Four physicists have been rewarded for a decade of pioneering research into the properties of carbon nanotubes by the European Physical Society. Sumio Iijima, Cees Dekker, Thomas Ebbesen and Paul McEuen share the 2001 Agilent Technologies Europhysics Prize for the discovery of the novel form of carbon and their efforts to exploit it for a broad range of electronic applications. The winners share a cash prize of 51 000 Swiss Francs, around £21 500.
Iijima, currently at Meijo University, and colleagues discovered in 1991 that sheets of graphite can be rolled into seamless tubes just nanometres in diameter. Ebbesen, now at the NEC Research Institute, and team devised a method of producing large numbers of the tubes, and found that they have surprising degree of elasticity that makes them very strong.
Groups led by Dekker, currently at Delft University, and McEuen, now at Cornell University, subsequently discovered the unusual electrical properties of carbon nanotubes, including their ability to behave as quantum wires – that is, two-dimensional semiconductors. Dekker’s team also confirmed that the tubes can act as either metals or semiconductors depending on the angle at which the graphite sheets are rolled.
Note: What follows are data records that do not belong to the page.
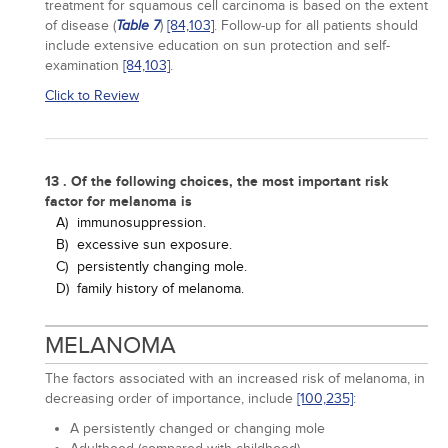
treatment for squamous cell carcinoma is based on the extent
of disease (
)
[84,
103]
. Follow-up for all patients should
Table 7
include extensive education on sun protection and self-
examination
[84,
103]
.
Click to Review
13 . Of the following choices, the most important risk
factor for melanoma is
A)
immunosuppression.
B)
excessive sun exposure.
C)
persistently changing mole.
D)
family history of melanoma.
MELANOMA
The factors associated with an increased risk of melanoma, in
decreasing order of importance, include
[100,
235]
:
A persistently changed or changing mole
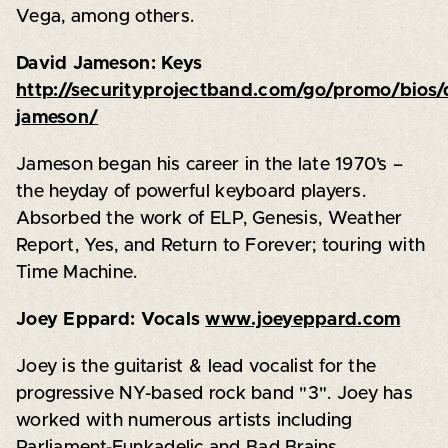
Vega, among others.
David Jameson: Keys
http://securityprojectband.com/go/promo/bios/
jameson/
Jameson began his career in the late 1970’s –
the heyday of powerful keyboard players.
Absorbed the work of ELP, Genesis, Weather
Report, Yes, and Return to Forever; touring with
Time Machine.
Joey Eppard: Vocals
www.joeyeppard.com
Joey is the guitarist & lead vocalist for the
progressive NY-based rock band "3". Joey has
worked with numerous artists including
Parliament-Funkadelic and Bad Brains.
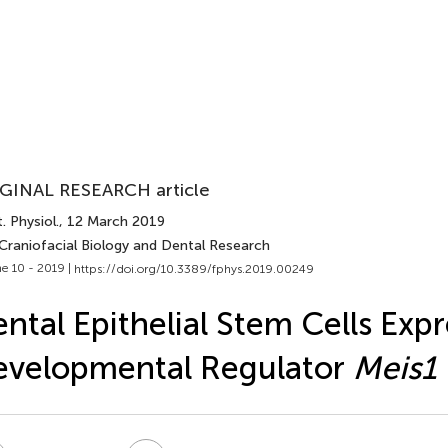
GINAL RESEARCH article
. Physiol.
, 12 March 2019
 Craniofacial Biology and Dental Research
e 10 - 2019 |
https://doi.org/10.3389/fphys.2019.00249
ntal Epithelial Stem Cells Expr
evelopmental Regulator
Meis1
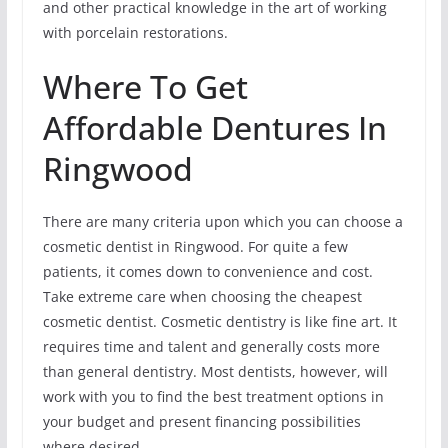
and other practical knowledge in the art of working
with porcelain restorations.
Where To Get
Affordable Dentures In
Ringwood
There are many criteria upon which you can choose a
cosmetic dentist in Ringwood. For quite a few
patients, it comes down to convenience and cost.
Take extreme care when choosing the cheapest
cosmetic dentist. Cosmetic dentistry is like fine art. It
requires time and talent and generally costs more
than general dentistry. Most dentists, however, will
work with you to find the best treatment options in
your budget and present financing possibilities
where desired.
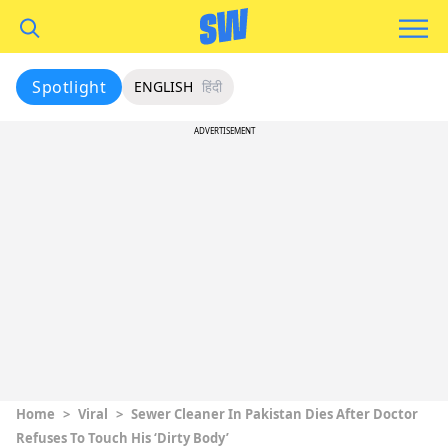
Spotlight
ENGLISH
हिंदी
ADVERTISEMENT
Home
>
Viral
>
Sewer Cleaner In Pakistan Dies After Doctor
Refuses To Touch His ‘Dirty Body’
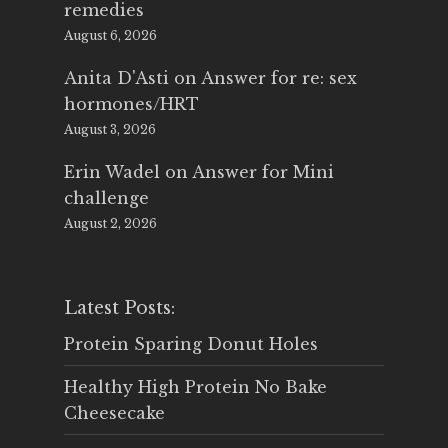
remedies
August 6, 2026
Anita D'Asti
on
Answer for re: sex
hormones/HRT
August 3, 2026
Erin Wadel
on
Answer for Mini
challenge
August 2, 2026
Latest Posts:
Protein Sparing Donut Holes
Healthy High Protein No Bake
Cheesecake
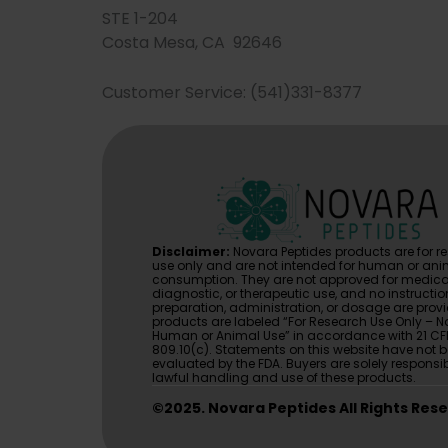
STE 1-204
Costa Mesa, CA 92646
Customer Service: (541)331-8377
Disclaimer:
Novara Peptides products are for r
use only and are not intended for human or ani
consumption. They are not approved for medica
diagnostic, or therapeutic use, and no instructio
preparation, administration, or dosage are provi
products are labeled “For Research Use Only – No
Human or Animal Use” in accordance with 21 CF
809.10(c). Statements on this website have not 
evaluated by the FDA. Buyers are solely responsib
lawful handling and use of these products.
©2025. Novara Peptides All Rights Res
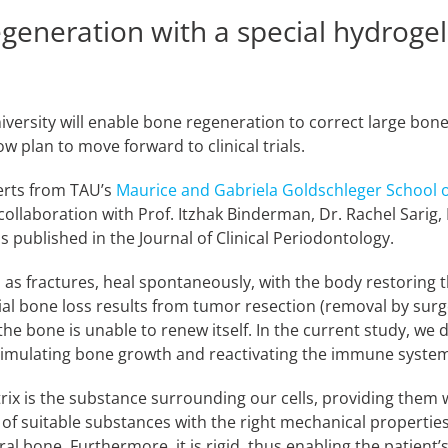
eneration with a special hydrogel
iversity will enable bone regeneration to correct large bone
w plan to move forward to clinical trials.
erts from TAU’s
Maurice and Gabriela Goldschleger School o
collaboration with Prof. Itzhak Binderman, Dr. Rachel Sarig
 published in the Journal of Clinical Periodontology.
 as fractures, heal spontaneously, with the body restoring 
al bone loss results from tumor resection (removal by surg
he bone is unable to renew itself. In the current study, we
stimulating bone growth and reactivating the immune system
rix is the substance surrounding our cells, providing them w
g of suitable substances with the right mechanical properties
al bone. Furthermore, it is rigid, thus enabling the patient’s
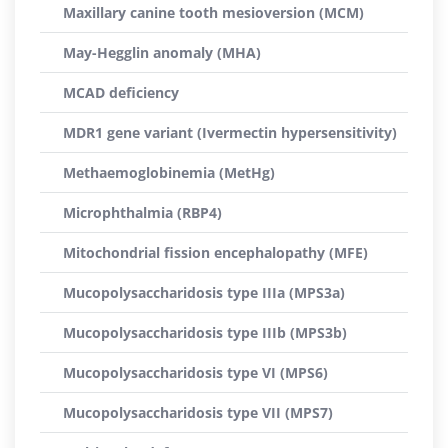
Maxillary canine tooth mesioversion (MCM)
May-Hegglin anomaly (MHA)
MCAD deficiency
MDR1 gene variant (Ivermectin hypersensitivity)
Methaemoglobinemia (MetHg)
Microphthalmia (RBP4)
Mitochondrial fission encephalopathy (MFE)
Mucopolysaccharidosis type IIIa (MPS3a)
Mucopolysaccharidosis type IIIb (MPS3b)
Mucopolysaccharidosis type VI (MPS6)
Mucopolysaccharidosis type VII (MPS7)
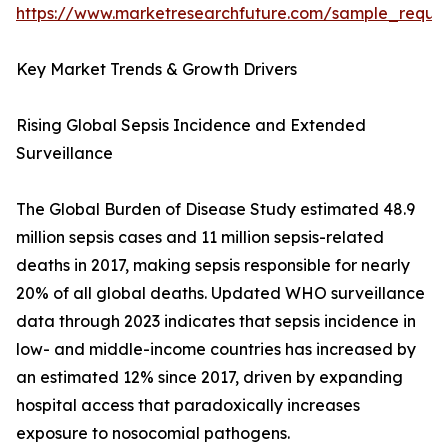
https://www.marketresearchfuture.com/sample_reque
Key Market Trends & Growth Drivers
Rising Global Sepsis Incidence and Extended
Surveillance
The Global Burden of Disease Study estimated 48.9
million sepsis cases and 11 million sepsis-related
deaths in 2017, making sepsis responsible for nearly
20% of all global deaths. Updated WHO surveillance
data through 2023 indicates that sepsis incidence in
low- and middle-income countries has increased by
an estimated 12% since 2017, driven by expanding
hospital access that paradoxically increases
exposure to nosocomial pathogens.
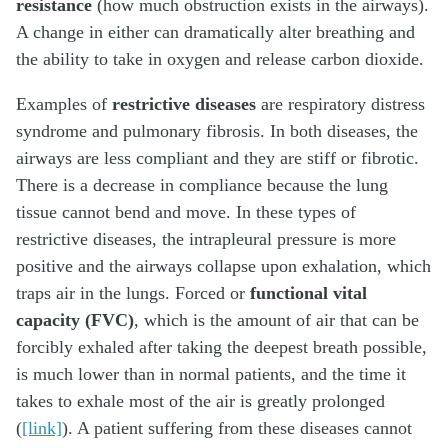
resistance
(how much obstruction exists in the airways).
A change in either can dramatically alter breathing and
the ability to take in oxygen and release carbon dioxide.
Examples of
restrictive diseases
are respiratory distress
syndrome and pulmonary fibrosis. In both diseases, the
airways are less compliant and they are stiff or fibrotic.
There is a decrease in compliance because the lung
tissue cannot bend and move. In these types of
restrictive diseases, the intrapleural pressure is more
positive and the airways collapse upon exhalation, which
traps air in the lungs. Forced or
functional vital
capacity (FVC)
, which is the amount of air that can be
forcibly exhaled after taking the deepest breath possible,
is much lower than in normal patients, and the time it
takes to exhale most of the air is greatly prolonged
(
[link]
). A patient suffering from these diseases cannot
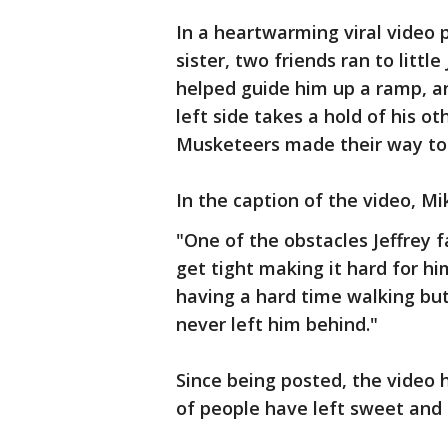
In a heartwarming viral video
sister, two friends ran to little J
helped guide him up a ramp, ano
left side takes a hold of his o
Musketeers made their way to 
In the caption of the video, M
"One of the obstacles Jeffrey f
get tight making it hard for h
having a hard time walking but
never left him behind."
Since being posted, the video 
of people have left sweet and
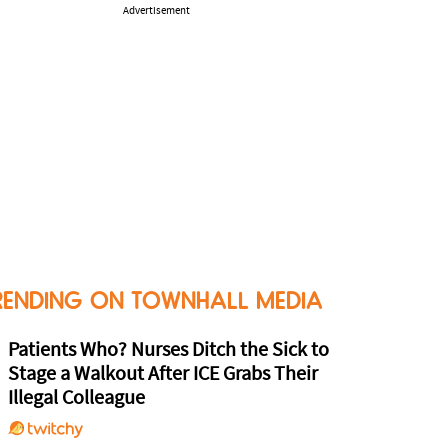
Advertisement
RENDING ON TOWNHALL MEDIA
Patients Who? Nurses Ditch the Sick to
Stage a Walkout After ICE Grabs Their
Illegal Colleague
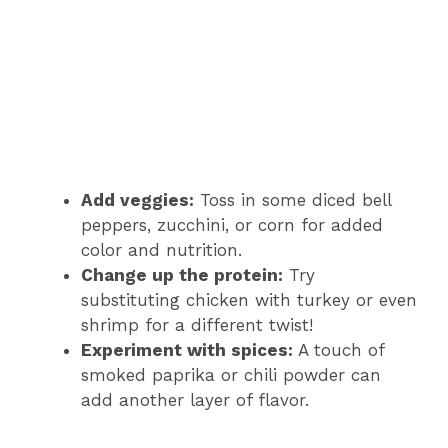
Add veggies:
Toss in some diced bell
peppers, zucchini, or corn for added
color and nutrition.
Change up the protein:
Try
substituting chicken with turkey or even
shrimp for a different twist!
Experiment with spices:
A touch of
smoked paprika or chili powder can
add another layer of flavor.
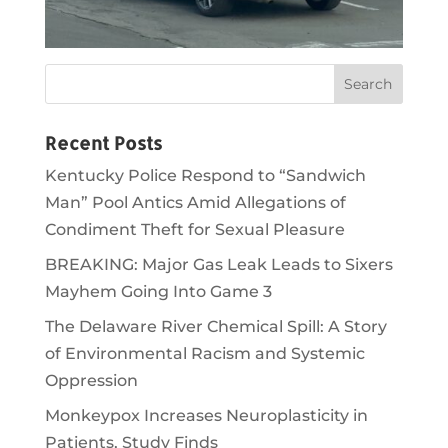
Recent Posts
Kentucky Police Respond to “Sandwich
Man” Pool Antics Amid Allegations of
Condiment Theft for Sexual Pleasure
BREAKING: Major Gas Leak Leads to Sixers
Mayhem Going Into Game 3
The Delaware River Chemical Spill: A Story
of Environmental Racism and Systemic
Oppression
Monkeypox Increases Neuroplasticity in
Patients, Study Finds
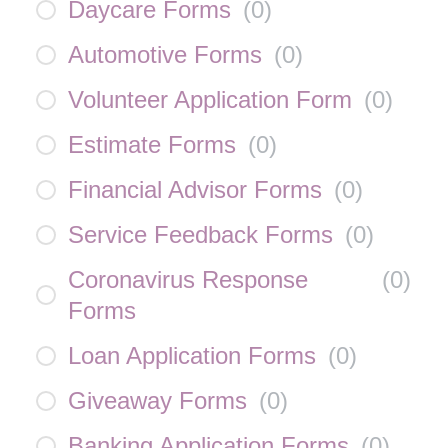
Daycare Forms
(
0
)
Automotive Forms
(
0
)
Volunteer Application Form
(
0
)
Estimate Forms
(
0
)
Financial Advisor Forms
(
0
)
Service Feedback Forms
(
0
)
Coronavirus Response
(
0
)
Forms
Loan Application Forms
(
0
)
Giveaway Forms
(
0
)
Banking Application Forms
(
0
)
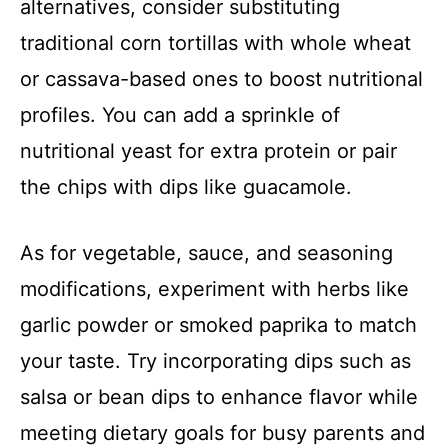
alternatives, consider substituting
traditional corn tortillas with whole wheat
or cassava-based ones to boost nutritional
profiles. You can add a sprinkle of
nutritional yeast for extra protein or pair
the chips with dips like guacamole.
As for vegetable, sauce, and seasoning
modifications, experiment with herbs like
garlic powder or smoked paprika to match
your taste. Try incorporating dips such as
salsa or bean dips to enhance flavor while
meeting dietary goals for busy parents and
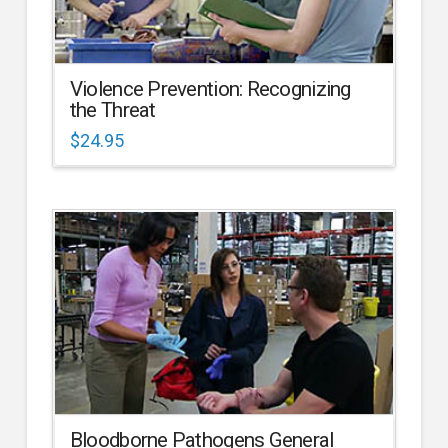
Violence Prevention: Recognizing
the Threat
$
24.95
Bloodborne Pathogens General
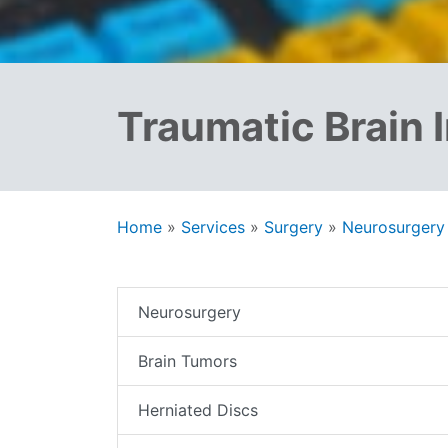
Traumatic Brain I
Home
»
Services
»
Surgery
»
Neurosurgery
Neurosurgery
Brain Tumors
Herniated Discs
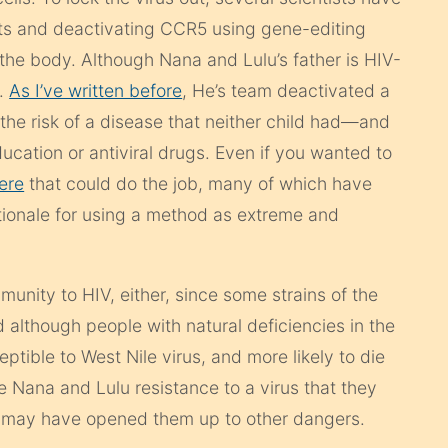
ents and deactivating CCR5 using gene-editing
 the body. Although Nana and Lulu’s father is HIV-
V.
As I’ve written before
, He’s team deactivated a
the risk of a disease that neither child had—and
ucation or antiviral drugs. Even if you wanted to
ere
that could do the job, many of which have
rationale for using a method as extreme and
nity to HIV, either, since some strains of the
nd although people with natural deficiencies in the
tible to West Nile virus, and more likely to die
ve Nana and Lulu resistance to a virus that they
d may have opened them up to other dangers.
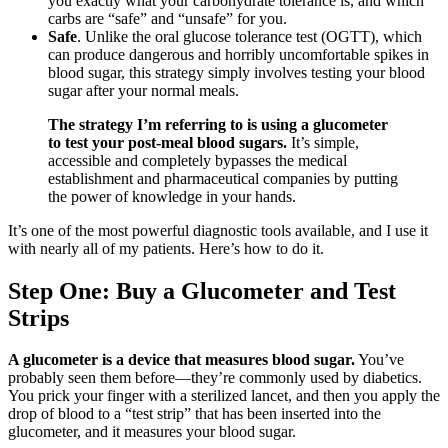
you exactly what your carbohydrate tolerance is, and which
carbs are “safe” and “unsafe” for you.
Safe
. Unlike the oral glucose tolerance test (OGTT), which
can produce dangerous and horribly uncomfortable spikes in
blood sugar, this strategy simply involves testing your blood
sugar after your normal meals.
The strategy I’m referring to is using a glucometer
to test your post-meal blood sugars.
It’s simple,
accessible and completely bypasses the medical
establishment and pharmaceutical companies by putting
the power of knowledge in your hands.
It’s one of the most powerful diagnostic tools available, and I use it
with nearly all of my patients. Here’s how to do it.
Step One: Buy a Glucometer and Test
Strips
A glucometer is a device that measures blood sugar.
You’ve
probably seen them before—they’re commonly used by diabetics.
You prick your finger with a sterilized lancet, and then you apply the
drop of blood to a “test strip” that has been inserted into the
glucometer, and it measures your blood sugar.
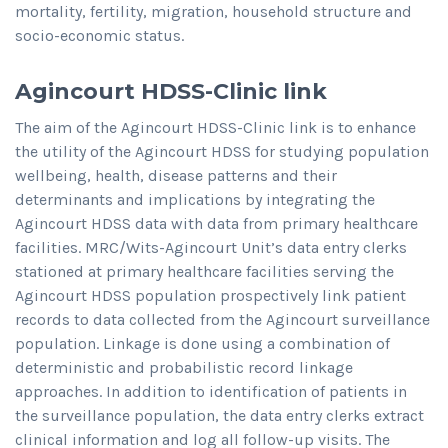
mortality, fertility, migration, household structure and
socio-economic status.
Agincourt HDSS-Clinic link
The aim of the Agincourt HDSS-Clinic link is to enhance
the utility of the Agincourt HDSS for studying population
wellbeing, health, disease patterns and their
determinants and implications by integrating the
Agincourt HDSS data with data from primary healthcare
facilities. MRC/Wits-Agincourt Unit’s data entry clerks
stationed at primary healthcare facilities serving the
Agincourt HDSS population prospectively link patient
records to data collected from the Agincourt surveillance
population. Linkage is done using a combination of
deterministic and probabilistic record linkage
approaches. In addition to identification of patients in
the surveillance population, the data entry clerks extract
clinical information and log all follow-up visits. The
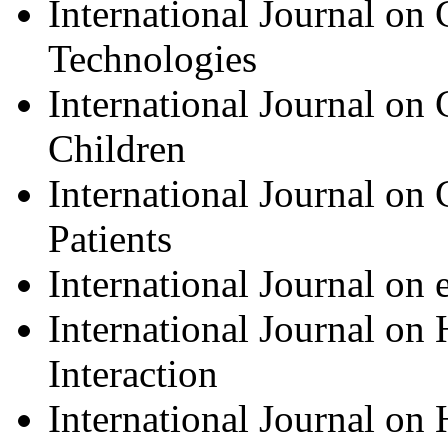
International Journal on
Technologies
International Journal on
Children
International Journal on
Patients
International Journal o
International Journal o
Interaction
International Journal on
Many devices based on nanotubes have emerged in the last few years. Dekker and co-workers created a single-molecule transistor made from a single tube, while McEuen and colleagues showed that junctions made from the tubes can behave as diodes. Very recently, a single-electron transistor and the first digital logic circuits based on carbon nanotubes were unveiled, both of which represent significant steps into the world of nano-electronics.